Most of the tES are not approved by the FDA for treating psychiatric disorders, which require authorization from licensed healthcare professionals. Also, instructions and guidelines on properly using these devices must be clarified and often confused. According to supervised and published research, there are no safety issues while using tES devices; however, they are not confirmed to have similar results if used individually and unsupervised.

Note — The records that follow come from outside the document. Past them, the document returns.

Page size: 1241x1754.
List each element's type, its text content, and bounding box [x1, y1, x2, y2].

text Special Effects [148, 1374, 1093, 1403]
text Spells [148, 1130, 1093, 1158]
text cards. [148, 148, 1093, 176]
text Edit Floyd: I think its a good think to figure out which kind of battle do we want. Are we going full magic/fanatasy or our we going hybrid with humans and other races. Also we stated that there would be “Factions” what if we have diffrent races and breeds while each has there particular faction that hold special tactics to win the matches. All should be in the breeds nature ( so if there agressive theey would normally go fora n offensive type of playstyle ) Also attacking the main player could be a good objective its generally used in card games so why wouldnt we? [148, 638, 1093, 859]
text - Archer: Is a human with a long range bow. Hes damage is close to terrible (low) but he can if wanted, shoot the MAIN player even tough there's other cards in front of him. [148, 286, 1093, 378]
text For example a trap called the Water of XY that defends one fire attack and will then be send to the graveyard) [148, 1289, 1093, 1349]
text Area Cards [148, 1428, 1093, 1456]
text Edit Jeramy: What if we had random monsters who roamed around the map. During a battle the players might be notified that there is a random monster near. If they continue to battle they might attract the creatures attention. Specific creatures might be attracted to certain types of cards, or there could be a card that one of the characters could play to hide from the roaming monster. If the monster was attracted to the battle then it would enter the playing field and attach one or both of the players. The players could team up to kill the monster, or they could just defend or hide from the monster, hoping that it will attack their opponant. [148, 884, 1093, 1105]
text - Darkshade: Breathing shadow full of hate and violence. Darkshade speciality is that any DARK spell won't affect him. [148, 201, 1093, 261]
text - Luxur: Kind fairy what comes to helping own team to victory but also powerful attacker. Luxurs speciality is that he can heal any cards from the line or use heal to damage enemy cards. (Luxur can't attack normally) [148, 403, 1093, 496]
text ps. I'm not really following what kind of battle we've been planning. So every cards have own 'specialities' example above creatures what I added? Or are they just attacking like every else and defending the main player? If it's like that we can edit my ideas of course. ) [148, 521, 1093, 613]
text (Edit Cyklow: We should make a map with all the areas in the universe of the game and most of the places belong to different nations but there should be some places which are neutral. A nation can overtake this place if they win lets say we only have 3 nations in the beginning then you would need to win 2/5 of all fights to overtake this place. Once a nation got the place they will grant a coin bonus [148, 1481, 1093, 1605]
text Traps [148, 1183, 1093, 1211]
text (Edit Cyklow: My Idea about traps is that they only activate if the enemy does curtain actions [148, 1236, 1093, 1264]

Unsupervised application of tES might cause potential injury, unforeseen cognitive impacts, and interference with other treatments. In addition, commercial and do-it-to-yourself (DIY) construction kits for tES must meet some electronic safety standards[20].

4. Conclusion

Depression, notably Major Depressive Disorder (MDD), continues to be a global health concern with enduring ramifications for affected individuals. The quest for effective interventions has directed attention to non-invasive neuromodulatory techniques, specifically Transcranial Electric Stimulation (tES). Within this spectrum, transcranial alternating current stimulation (tACS) and transcranial direct current stimulation (tDCS) stand out for their potential to offer symptom relief. Underscored by thir capacity to modulate brain oscillations, these modalities are redefining therapeutic approaches. Preliminary research and clinical trials have showcased their ability to address cognitive dysfunctions, neural connectivity issues, and related symptoms of MDD. This review underscores their mechanistic insights, potential advantages, and clinical applications. However, like any burgeoning field, there is an urgent need for more exhaustive, rigorous research. It involves understanding long-term effects, establishing standard treatment protocols, and ensuring safety and efficacy for diverse patient profiles. As the medical community gravitates towards these innovative techniques, the overarching goal remains clear: to provide reliable, effective, and patient-centric solutions for MDD, thus enhancing the quality of life for millions grappling with this disorder.